Sehingga, penanganan DBD tidak cukup hanya dengan melakukan penyuluhan, melainkan juga membutuhkan kekuatan ekonomi. Bagaimana rakyat bisa hidup sehat, hidup layak, menjaga lingkungannya dan asupan makanannya, jika ekonomi mereka lemah. Jangankan membersihkan genangan air, akses terhadap air bersih saja kesulitan. Oleh karena itu, akar persoalan wabah DBD tidak bisa dilepaskan dari penetapan kebijakan yang kapitalistik. Kebijakan ekonomi yang kapitalistik menjadikan rakyat sulit mendapatkan seluruh kebutuhan dasarnya, termasuk rumah layak huni, jaminan kesehatan yang baik, serta asupan gizi yang tersedia. Ini karena negara tak berfokus mengurusi kebutuhan mendasar umat. Berbeda dengan Islam sebagai aturan yang lengkap dalam menyelesaikan kasus wabah DBD ini hingga ke akarnya.
Islam Punya Solusi
Islam sebagai agama telah memiliki sejumlah mekanisme yang komprehensif untuk bisa mengatasi wabah. Manusia diciptakan Allah sebagai mahluk yang paling sempurna dan dimuliakan lebih daripada mahluk lain, serta berbagai nikmat yang paling tinggi sesudah iman dan Islam adalah kesehatan.
Disisi lain, Islam menjadikan negara sebagai pihak yang bertanggung jawab terhadap seluruh kebutuhan rakyatnya. Semua kebutuhan pokok, dari mulai sandang, pangan, papan, termasuk kesehatan, keamanan, dan pendidikan, akan bisa diakses oleh seluruh rakyatnya. Maka, jika kebijakan berfokus pada kemaslahatan umat, kebutuhan pokok rakyat akan terpenuhi, termasuk kesehatan. Ditambah dengan edukasi bahwa menjaga kesehatan adalah bagian dari perintah Allah SWT. Selain itu, Negara akan mengoptimalkan edukasi pada masyarakat tentang PHBS dan Upaya pencegahan penularan DBD.
Pada saat yang sama, juga dibutuhkan Kesiapan RS untuk menangani penderita yang membutuhkan rawat inap. Negara akan mefasilitasi kebutuhan tersebut, karena kebutuhan akan layanan kesehatan bersifat mutlak. Maka, Negara menyiapkan mekanisme akses RS dengan cara yang kuat dan tepat dan gratis. Negara juga menyiapkan upaya pencegahan dengan teknologi unggul dan merata disemua wilayah.

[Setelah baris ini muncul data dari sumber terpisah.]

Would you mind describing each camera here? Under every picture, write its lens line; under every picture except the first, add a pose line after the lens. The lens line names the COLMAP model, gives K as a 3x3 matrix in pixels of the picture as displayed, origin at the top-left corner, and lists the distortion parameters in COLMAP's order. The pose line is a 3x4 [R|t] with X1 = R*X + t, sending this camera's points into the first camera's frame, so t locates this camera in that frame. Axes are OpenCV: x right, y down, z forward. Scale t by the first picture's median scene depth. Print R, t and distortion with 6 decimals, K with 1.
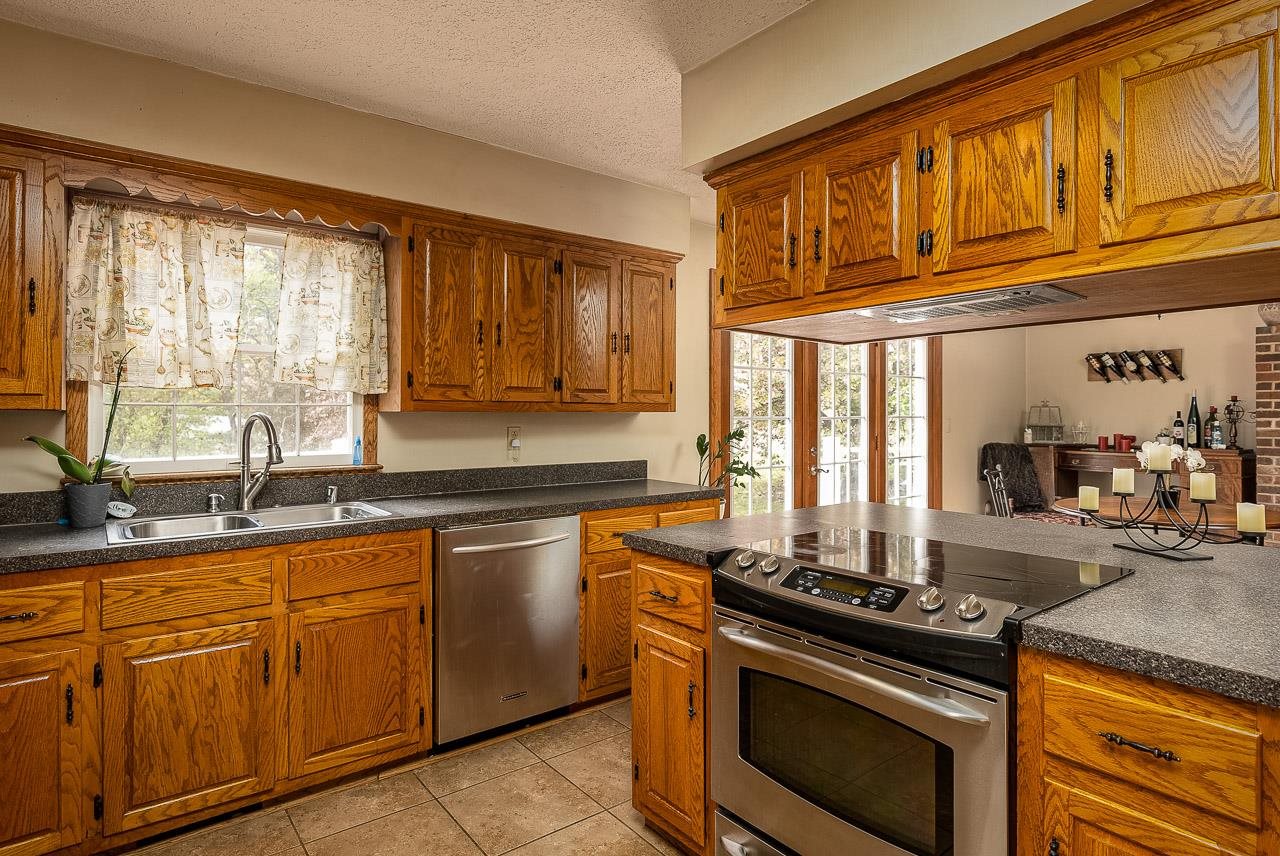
lens RADIAL K [[688.9, 0, 625.5], [0, 688.9, 411.3], [0, 0, 1]] dist [0.004172, 0.003551]
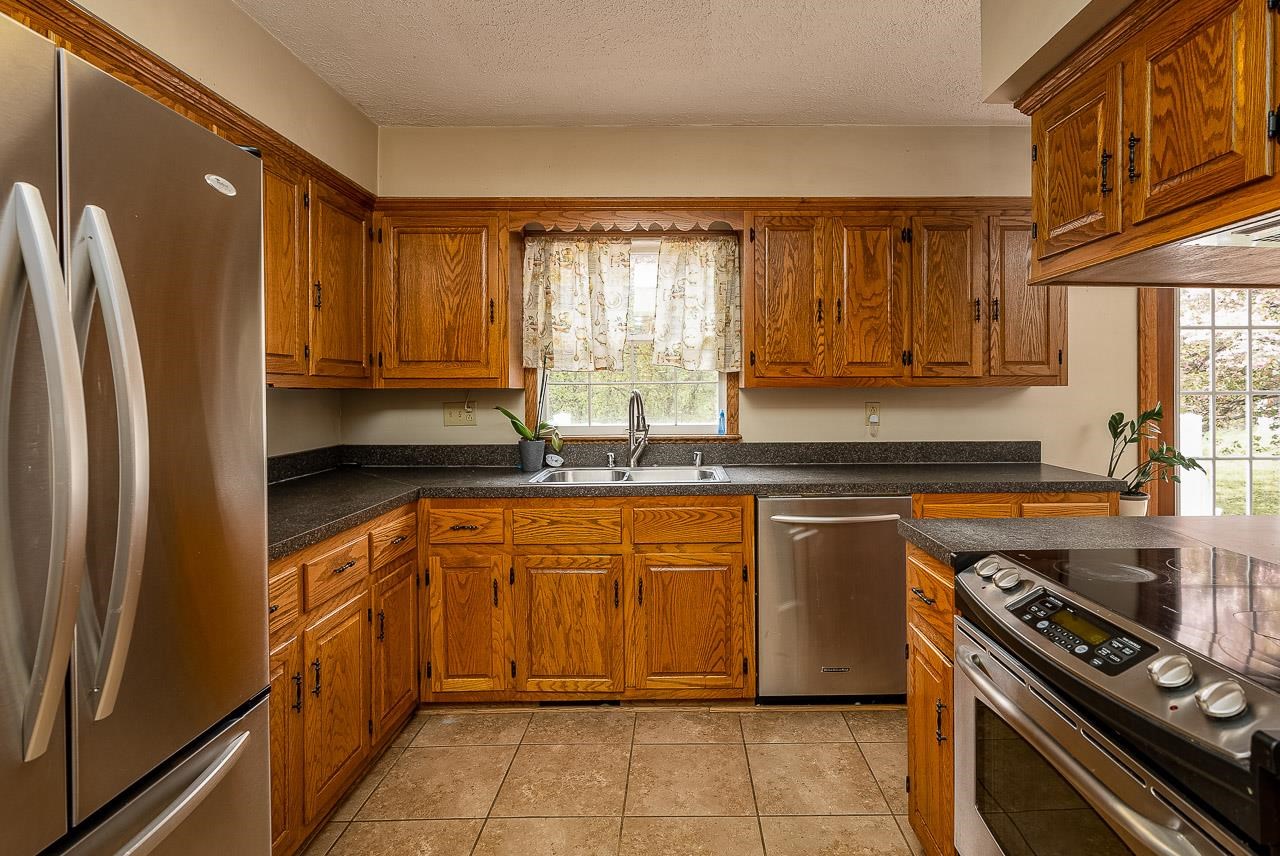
lens RADIAL K [[641.9, 0, 683.2], [0, 641.9, 392.0], [0, 0, 1]] dist [-0.001969, 0.001851]
pose [[0.802521, -0.002012, -0.596621, 0.258648], [0.007345, 0.999952, 0.006509, -0.000339], [0.596579, -0.009606, 0.802497, 0.140108]]
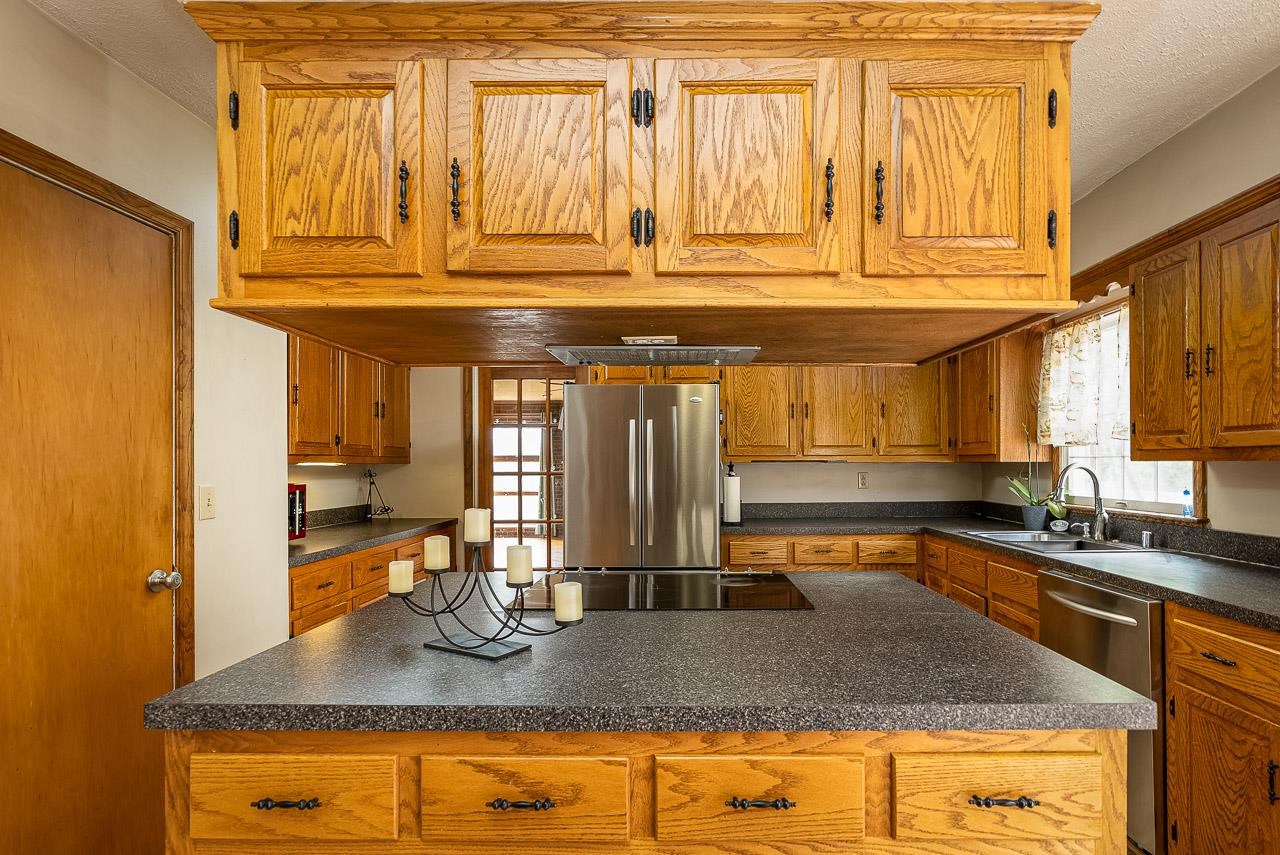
lens RADIAL K [[611.7, 0, 673.5], [0, 611.7, 463.9], [0, 0, 1]] dist [-0.001267, 0.001233]
pose [[-0.600863, 0.000636, -0.799351, 0.958754], [0.006195, 0.999973, -0.003860, 0.004083], [0.799328, -0.007271, -0.600851, 1.235927]]
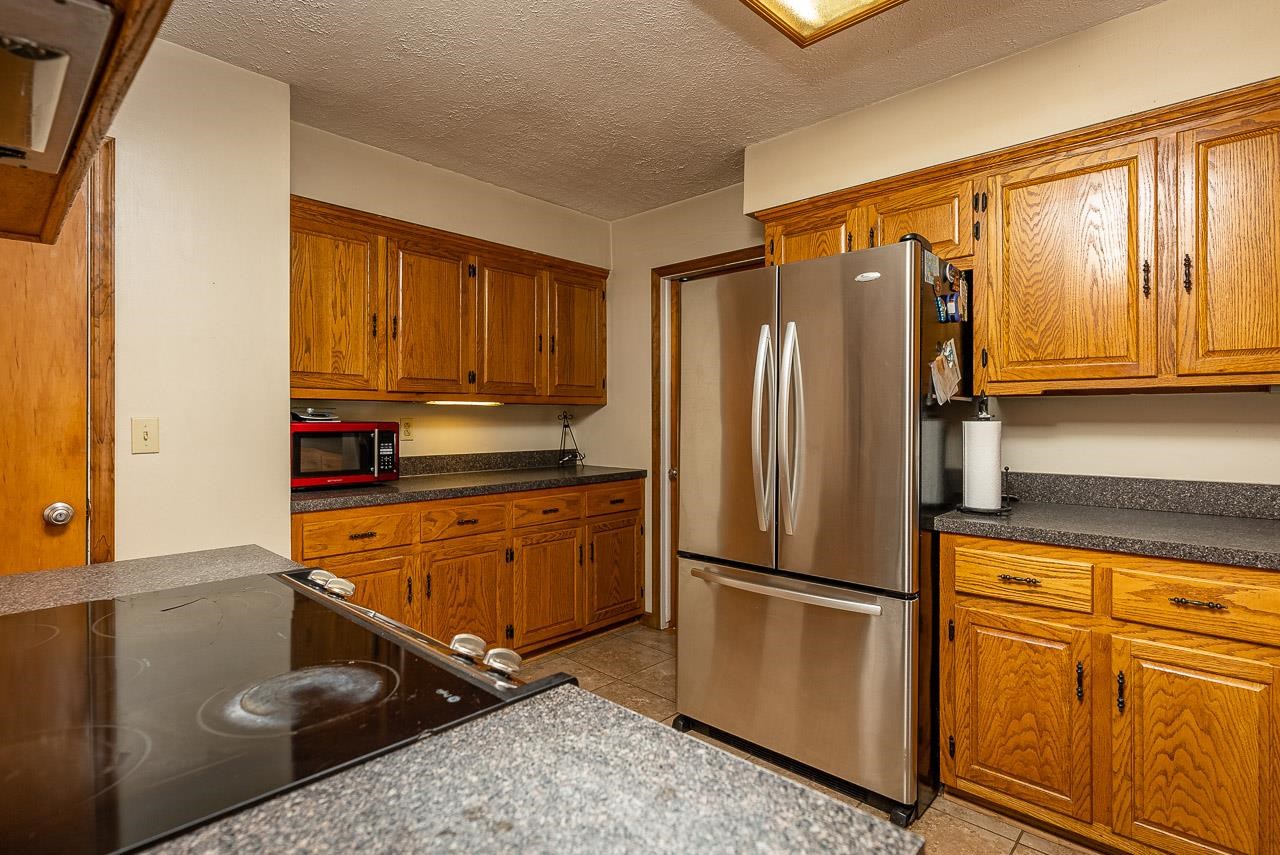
lens RADIAL K [[611.7, 0, 641.1], [0, 611.7, 424.4], [0, 0, 1]] dist [-0.001267, 0.001233]
pose [[-0.981352, 0.002933, -0.192197, 0.122537], [0.001152, 0.999955, 0.009382, 0.030971], [0.192216, 0.008986, -0.981312, 1.110955]]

Sungguh, kesehatan adalah kebutuhan paling mendasar bagi masyaraka. Semestinya, penjagaan kesehatan masyarakat menjadi fokus utama sebuah negara karena kesehatan terkait erat dengan kualitas generasi/warga negara. Tidak hanya pada aspek kuratif, tetapi juga preventif. Dengan demikian, Negara wajib memegang kendali penuh seluruh penanganan masalah kesehatan. Negara tidak boleh kalah dengan perusahaan swasta, khususnya yang bergerak di bidang kesehatan.
Allah SWT berfirman, “Hai orang-orang yang beriman, penuhilah seruan Allah dan seruan Rasul apabila Rasul menyeru kamu kepada suatu yang memberi kehidupan kepada kamu, ketahuilah bahwa sesungguhnya Allah membatasi antara manusia dan hatinya dan sesungguhnya kepada-Nyalah kamu akan dikumpulkan” (QS.Al-Anfal : 24) Rasulullah Saw bersabda, “Imam/Khalifah adalah pengurus dan ia bertanggungjawab terhadap rakyat diurusnya.” (HR.Muslim dan Ahmad).

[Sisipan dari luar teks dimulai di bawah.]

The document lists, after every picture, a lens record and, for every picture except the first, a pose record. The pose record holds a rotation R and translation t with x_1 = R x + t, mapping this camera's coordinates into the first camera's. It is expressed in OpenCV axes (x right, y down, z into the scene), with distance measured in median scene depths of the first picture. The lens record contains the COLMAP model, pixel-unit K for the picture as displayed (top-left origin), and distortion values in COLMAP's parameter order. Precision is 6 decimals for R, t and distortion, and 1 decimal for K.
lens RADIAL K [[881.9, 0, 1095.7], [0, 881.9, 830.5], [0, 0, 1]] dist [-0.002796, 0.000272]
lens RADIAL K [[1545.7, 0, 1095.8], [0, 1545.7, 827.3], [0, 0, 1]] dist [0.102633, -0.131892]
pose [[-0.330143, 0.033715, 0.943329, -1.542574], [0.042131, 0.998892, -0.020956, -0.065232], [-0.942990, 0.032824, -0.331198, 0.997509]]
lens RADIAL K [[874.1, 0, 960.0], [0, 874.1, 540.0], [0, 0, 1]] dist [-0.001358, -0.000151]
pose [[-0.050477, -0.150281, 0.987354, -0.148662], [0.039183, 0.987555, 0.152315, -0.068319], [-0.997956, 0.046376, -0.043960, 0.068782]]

Sudah semestinya penguasa memberikan hal-hal yang memang menjadi hak warganya, apalagi jika itu menyangkut hajat hidup rakyat berupa jaminan kesehatan yang jelas terkait erat dengan hak hidup, bukan malah mengeksploitasi dan meliberalisasinya.
Walhasil, atas dorongan takwa, rakyat dengan ringan menjaga lingkungannya agar tetap bersih dan sehat. Inilah jaminan Islam untuk menyelesaikan wabah dengan tuntas. Wallahu a’lam.